A 1985 Sewickley Academy graduate, Fincke finished degrees at the Massachusetts Institute of Technology and Stanford University by 1990. Today he serves as a lieutenant colonel in the Air Force and works for NASA Johnson Space Center in Texas.
On April 19, 2004, Fincke's rocket took off from Kazakhstan for the International Space Station making him, at 37, the youngest man to live and work on the orbiting research center. He returned to earth Oct. 23.
Last Friday, at Word of Life, about 300 youngsters seated around the school's cafeteria punctuated his presentation with "wow!" and "ooh!" as they watched a DVD recording of his adventure.
"We were able to see Mount Kilimanjaro," Fincke said, gesturing toward a splat of brown earth surrounded by cloudy fluff and dotted in the center with an oblong spot of white snow.

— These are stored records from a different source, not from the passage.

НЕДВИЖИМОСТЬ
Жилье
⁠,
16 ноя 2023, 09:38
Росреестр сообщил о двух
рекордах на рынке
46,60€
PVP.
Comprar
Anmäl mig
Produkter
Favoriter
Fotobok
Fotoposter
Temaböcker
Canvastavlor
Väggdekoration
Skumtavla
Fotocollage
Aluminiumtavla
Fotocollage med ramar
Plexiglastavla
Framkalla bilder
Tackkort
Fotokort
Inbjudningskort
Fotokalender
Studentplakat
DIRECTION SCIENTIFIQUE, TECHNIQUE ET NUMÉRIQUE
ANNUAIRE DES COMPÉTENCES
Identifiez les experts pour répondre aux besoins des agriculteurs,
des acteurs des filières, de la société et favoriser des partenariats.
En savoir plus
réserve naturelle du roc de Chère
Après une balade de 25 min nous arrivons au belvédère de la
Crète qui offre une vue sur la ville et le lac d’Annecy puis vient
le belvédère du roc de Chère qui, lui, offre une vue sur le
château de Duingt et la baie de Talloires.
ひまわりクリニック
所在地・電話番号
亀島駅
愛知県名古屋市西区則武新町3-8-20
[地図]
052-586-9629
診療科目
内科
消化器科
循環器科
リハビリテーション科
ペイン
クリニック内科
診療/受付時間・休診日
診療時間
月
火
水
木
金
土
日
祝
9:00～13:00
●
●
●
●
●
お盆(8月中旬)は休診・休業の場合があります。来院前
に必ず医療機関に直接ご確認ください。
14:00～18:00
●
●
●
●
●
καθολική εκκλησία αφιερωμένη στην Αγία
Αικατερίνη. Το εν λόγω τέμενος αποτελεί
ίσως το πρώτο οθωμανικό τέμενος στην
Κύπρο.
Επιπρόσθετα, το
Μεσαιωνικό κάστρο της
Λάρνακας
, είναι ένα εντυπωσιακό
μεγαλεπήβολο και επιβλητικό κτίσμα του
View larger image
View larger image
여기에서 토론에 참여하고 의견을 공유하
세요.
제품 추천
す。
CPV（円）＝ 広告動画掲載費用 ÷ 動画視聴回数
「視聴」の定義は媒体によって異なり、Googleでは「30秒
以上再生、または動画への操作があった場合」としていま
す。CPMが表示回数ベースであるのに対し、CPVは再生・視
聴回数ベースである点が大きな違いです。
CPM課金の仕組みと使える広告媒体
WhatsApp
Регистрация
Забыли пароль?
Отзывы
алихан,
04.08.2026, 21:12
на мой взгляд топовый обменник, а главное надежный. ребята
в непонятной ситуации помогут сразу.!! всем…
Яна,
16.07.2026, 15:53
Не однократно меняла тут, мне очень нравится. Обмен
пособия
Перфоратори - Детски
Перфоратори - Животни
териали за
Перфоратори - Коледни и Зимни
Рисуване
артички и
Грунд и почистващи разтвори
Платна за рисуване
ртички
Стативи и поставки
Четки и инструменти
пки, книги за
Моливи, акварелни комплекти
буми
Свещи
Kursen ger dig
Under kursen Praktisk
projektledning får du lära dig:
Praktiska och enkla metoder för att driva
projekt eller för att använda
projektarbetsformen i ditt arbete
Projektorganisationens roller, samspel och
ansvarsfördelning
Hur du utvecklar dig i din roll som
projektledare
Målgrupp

Before that, the screen showed the light-blue meanders of the Congo River across forest green equatorial Africa and the snow-streaked tops of the Andes Mountains.
At one point, the screen showed Fincke and Russian cosmonaut Gennady Padalka huddled in a narrow control room, looking downward toward a corner of the screen.
"Wait a minute," said Fincke to the pupils watching. "That sounds like a baby crying."
On June 18, in the middle of the mission, Fincke's wife, Renita, had the couple's second child, Tarali.
Fincke told the children it was a hardship to be away from his family, which includes a son, Chandra, 3. So, in order for him to hear the birth, his wife had someone call him via cell phone from the delivery room.
In a later telephone interview, Fincke said his work in space included four space walks to make repairs, such as getting the power supply to the station's gyroscope back on line, and to participate in several experiments.
A major piece of research involved connecting the two men to an ultrasound machine so that doctors on the ground could monitor loss of bone mass. When human beings exist in an environment of zero gravity, the result is that bone density lessens about 1 percent to 2 percent per month, said Fincke.
The human skeleton needs the stress of gravity to stay healthy, said Fincke. For the nearly seven months he and Padalka lived on the space station, diligent exercise was a must.
He said their findings will be published in a science journal and may some day lead to a breakthrough for people living with osteoporosis.